Member of the Kurultai
- Incumbent
- Assumed office 27 August 2026
- Party list: Ädilet

Personal details
- Born: 17 January 1991 (age 35) Aktobe, Kazakh SSR, Soviet Union
- Party: Ädilet (since 2026)
- Education: Eurasian National University Cardiff University
- Awards: Order of Kurmet; Medal for Distinguished Labor;

= Abai Altai =

Kazakh politician (born 1991)

Abai Altai (Абай Алтай; born 17 January 1991) is a Kazakh politician serving as the member of the 1st Kurultai from the Ädilet party list.

== Early life and education ==
Altai was born on 17 January 1991, in Aktobe.

In 2011, he graduated from the Eurasian National University with a degree in area studies and earned an MBA from the Cardiff University in 2013.

== Early career ==
In 2013, after returning from the United Kingdom, Altai joined the Accreditation Center of the Republican Center for Healthcare Development as a specialist.

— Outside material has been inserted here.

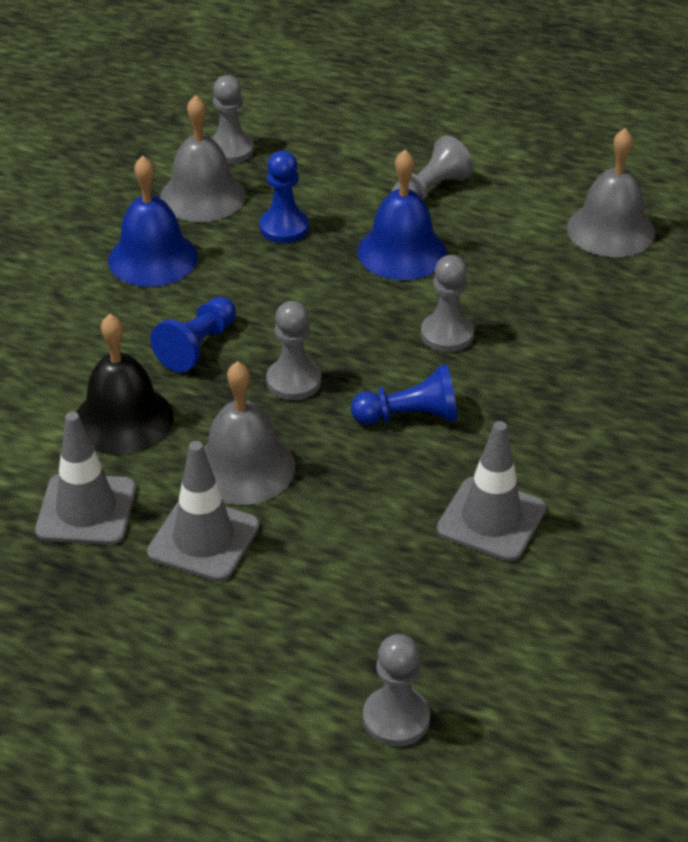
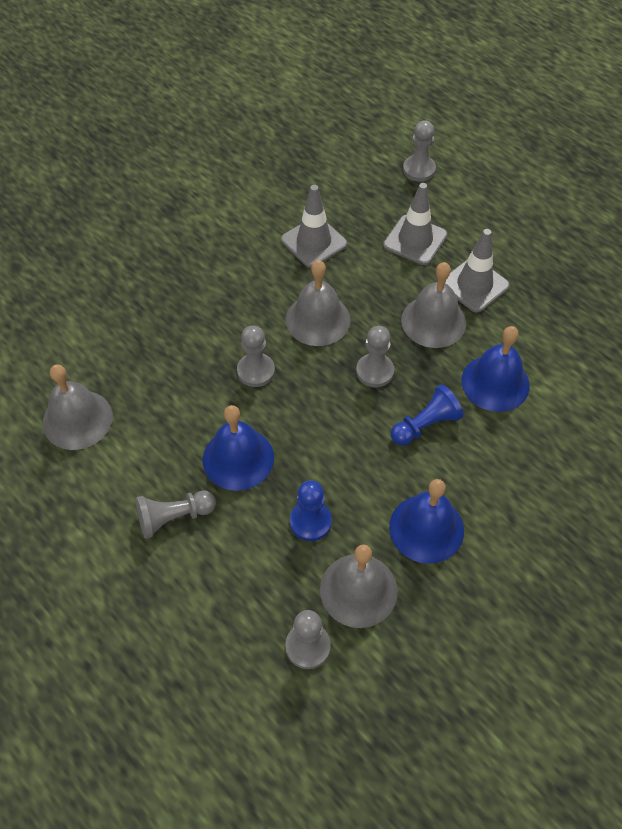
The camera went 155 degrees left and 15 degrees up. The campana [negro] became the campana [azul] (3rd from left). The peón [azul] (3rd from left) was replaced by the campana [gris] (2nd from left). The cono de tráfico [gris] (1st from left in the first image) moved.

From 2014 to 2020, he served in the Senate's Office (Apparatus) of Kazakhstan under Kassym-Jomart Tokayev. During this period, he successively held the positions of assistant to the deputy chairman of the Senate (2014–2016), chief consultant of the Department for Inter-Parliamentary Relations and International Cooperation (2016–2018), assistant to the chairman of the Senate (2018–2019), and deputy head of the secretariat of the chairman of Tokayev (2019–2020).

Following Tokayev's assumption of the presidency, Altai transferred to the Presidential Protocol Service in 2020, where he worked as a consultant, inspector, and head of sector until 2022. From 2022 to 2023, he headed the Department of Official Events and Foreign Relations within the president's Directorate.

== Political career ==
On 7 June 2023, president Kassym-Jomart Tokayev appointed Altai as deputy head of the president's Directorate, serving under Aibek Dädebai.

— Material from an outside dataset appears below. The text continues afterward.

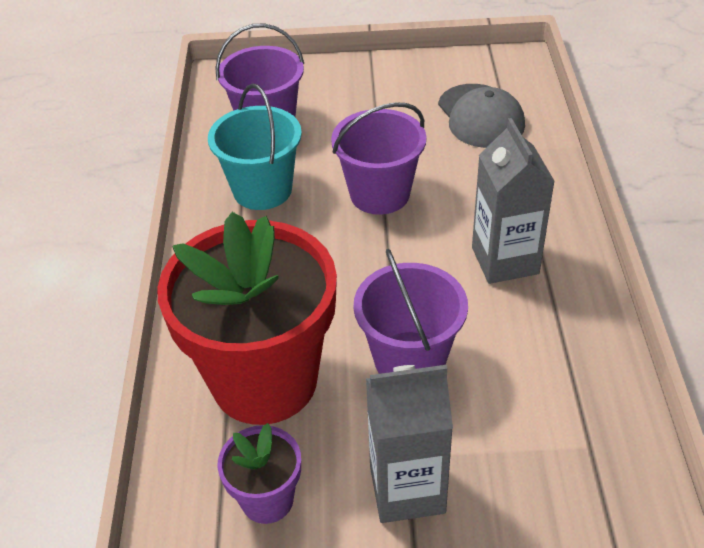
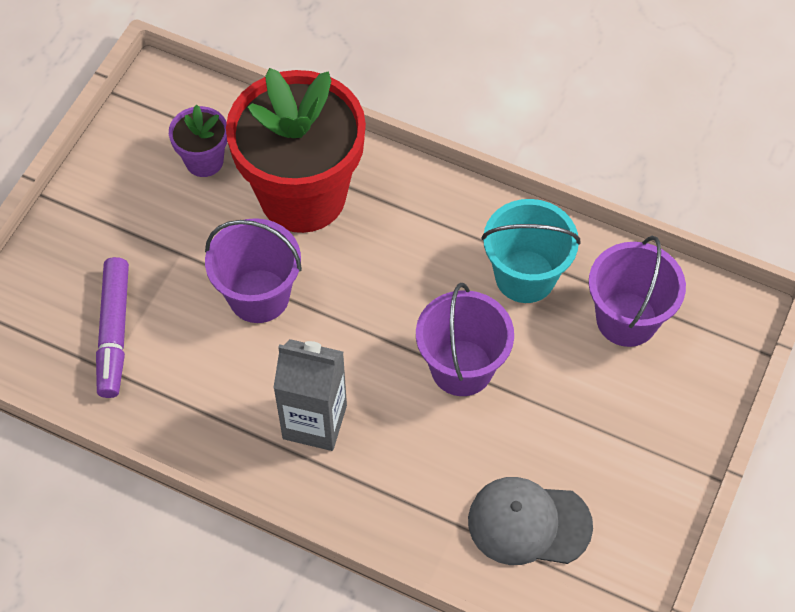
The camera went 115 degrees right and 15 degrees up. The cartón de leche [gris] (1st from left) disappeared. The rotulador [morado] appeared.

Following the legislative elections on 23 August 2026, the Adilet party, of which Altai is a member, secured the majority of votes in the newly formed unicameral parliament, the Kurultai. On 27 August, the Central Election Commission registered Altai as a member of the 1st Kurultai, after which he was relieved of his post as deputy head of the president's Directorate.

== Awards ==
- Order of Kurmet.
- Medal for Distinguished Labor.

== Personal life ==
Altai has no publicly available information about his personal life, and speaks Russian and English, in addition to his native Kazakh.